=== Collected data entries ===
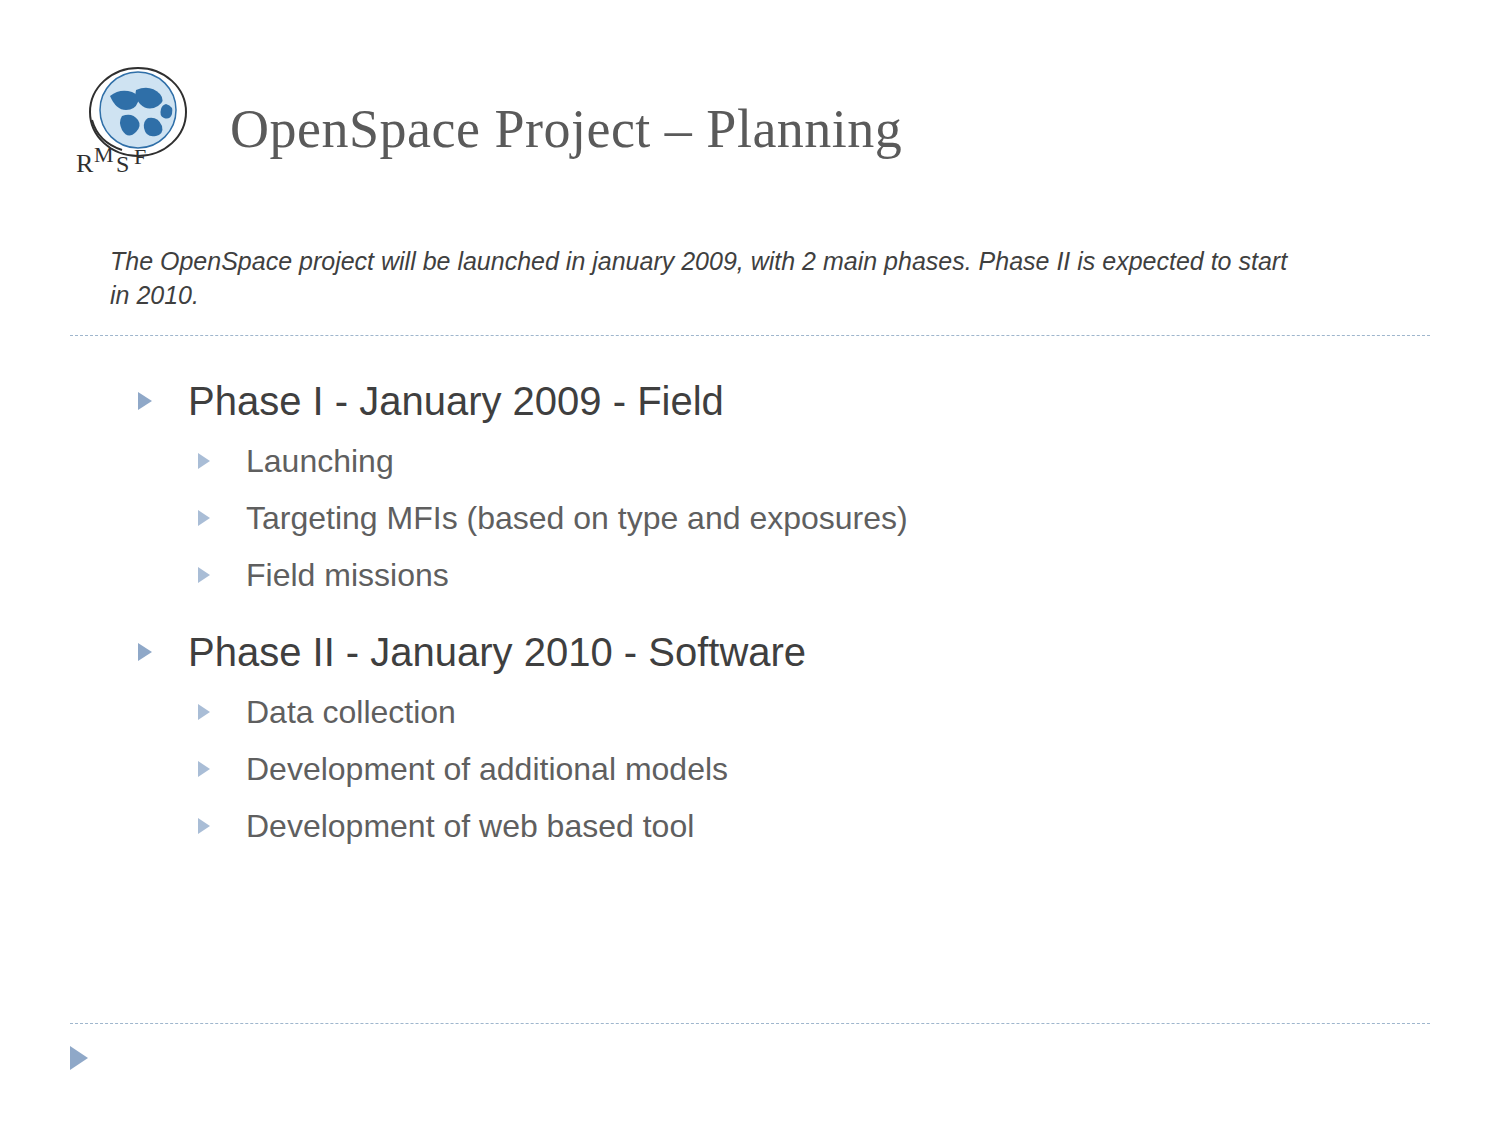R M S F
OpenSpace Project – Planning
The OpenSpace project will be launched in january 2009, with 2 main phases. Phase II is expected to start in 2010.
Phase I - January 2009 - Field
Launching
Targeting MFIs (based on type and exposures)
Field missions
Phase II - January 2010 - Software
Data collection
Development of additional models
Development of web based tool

==

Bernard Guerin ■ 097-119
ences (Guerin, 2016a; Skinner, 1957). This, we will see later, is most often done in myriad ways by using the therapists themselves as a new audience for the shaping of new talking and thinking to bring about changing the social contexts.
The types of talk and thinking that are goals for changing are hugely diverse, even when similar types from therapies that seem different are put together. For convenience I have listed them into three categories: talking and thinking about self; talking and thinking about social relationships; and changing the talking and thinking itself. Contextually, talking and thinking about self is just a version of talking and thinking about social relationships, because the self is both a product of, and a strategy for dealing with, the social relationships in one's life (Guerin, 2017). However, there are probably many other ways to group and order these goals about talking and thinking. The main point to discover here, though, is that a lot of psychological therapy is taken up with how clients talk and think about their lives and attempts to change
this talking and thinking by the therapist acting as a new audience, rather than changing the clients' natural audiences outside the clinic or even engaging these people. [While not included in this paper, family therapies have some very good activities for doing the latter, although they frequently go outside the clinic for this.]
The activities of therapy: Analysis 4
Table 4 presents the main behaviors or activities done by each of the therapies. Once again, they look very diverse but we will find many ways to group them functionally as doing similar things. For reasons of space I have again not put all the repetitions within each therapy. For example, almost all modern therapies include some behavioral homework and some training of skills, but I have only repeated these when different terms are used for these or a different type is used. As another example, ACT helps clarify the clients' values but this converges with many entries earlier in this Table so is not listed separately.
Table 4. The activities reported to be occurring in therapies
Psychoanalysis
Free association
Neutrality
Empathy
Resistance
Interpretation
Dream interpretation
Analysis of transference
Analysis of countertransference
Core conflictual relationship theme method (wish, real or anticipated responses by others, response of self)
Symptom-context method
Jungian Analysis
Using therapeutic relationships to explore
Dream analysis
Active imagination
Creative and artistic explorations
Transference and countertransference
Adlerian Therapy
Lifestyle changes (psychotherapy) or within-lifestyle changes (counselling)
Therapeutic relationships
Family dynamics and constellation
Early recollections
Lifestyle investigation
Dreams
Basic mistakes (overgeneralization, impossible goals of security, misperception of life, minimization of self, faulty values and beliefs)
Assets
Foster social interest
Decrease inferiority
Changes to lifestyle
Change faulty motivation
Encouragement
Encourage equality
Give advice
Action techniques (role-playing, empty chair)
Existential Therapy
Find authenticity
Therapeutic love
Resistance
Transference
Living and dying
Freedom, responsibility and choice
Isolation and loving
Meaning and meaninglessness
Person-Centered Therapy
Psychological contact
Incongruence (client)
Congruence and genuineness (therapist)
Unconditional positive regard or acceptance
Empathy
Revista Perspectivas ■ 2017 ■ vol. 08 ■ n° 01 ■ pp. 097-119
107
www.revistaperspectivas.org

=== Assignment ===
Which lines of the data include the word "Field"? Copy each one.

=== Exercise solution ===
Phase I - January 2009 - Field
Field missions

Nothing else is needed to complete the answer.